Given passage Block Start

From the June 27, 1997 ComputorEdge (Issue 1526)
By Jim Trageser
Last month, at the invite of Terri Masters, I went and spoke to the Oceanside Macintosh Users Group. They'd invited me after the North County Times ran a small article announcing my new job: online editor of the Times in charge of putting the paper onto the Internet. (Apparently the fact that I write this column convinced the powers that be at the Times that I do, in fact, know something about the online world I knew this column was going to get me in trouble ...)
One of the topics the folks at the Mac group seemed most interested in was what was the future of the Internet. I had no pat answer, not having ever been asked before. But it got me to thinking a bit heck, I've certainly got a professional stake in the issue.
What I told them was that I really have no idea, except that it will be far different than it is now. In the 12 years since I first went online, the Internet has exploded in the number of users and computers on it, and has gone from being a text-only environment to the multimedia World Wide Web.

Given passage Block End
The data Block Start

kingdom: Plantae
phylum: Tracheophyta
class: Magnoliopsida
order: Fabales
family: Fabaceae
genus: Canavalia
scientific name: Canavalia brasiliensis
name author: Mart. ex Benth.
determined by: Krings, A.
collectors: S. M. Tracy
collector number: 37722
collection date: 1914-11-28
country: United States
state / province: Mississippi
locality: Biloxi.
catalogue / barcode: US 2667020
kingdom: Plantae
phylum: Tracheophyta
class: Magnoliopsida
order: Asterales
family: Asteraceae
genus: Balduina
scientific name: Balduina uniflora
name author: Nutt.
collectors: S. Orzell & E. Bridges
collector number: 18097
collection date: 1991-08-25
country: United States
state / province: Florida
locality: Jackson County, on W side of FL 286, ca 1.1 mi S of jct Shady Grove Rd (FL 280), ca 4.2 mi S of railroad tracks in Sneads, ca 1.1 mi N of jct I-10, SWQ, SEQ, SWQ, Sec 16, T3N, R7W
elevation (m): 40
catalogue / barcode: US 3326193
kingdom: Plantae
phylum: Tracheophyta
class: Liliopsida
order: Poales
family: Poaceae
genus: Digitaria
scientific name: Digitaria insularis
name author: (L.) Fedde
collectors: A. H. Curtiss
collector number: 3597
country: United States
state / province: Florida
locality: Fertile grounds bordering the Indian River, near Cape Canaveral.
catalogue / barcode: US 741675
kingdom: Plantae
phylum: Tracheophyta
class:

The data Block End

Answer these questions from the column:
1. Who invited the writer to speak to the Oceanside Macintosh Users Group?
2. What new job did the North County Times article announce?
3. How many years had passed since the writer first went online?

1. Terri Masters.
2. Online editor of the Times, in charge of putting the paper onto the Internet.
3. 12 years.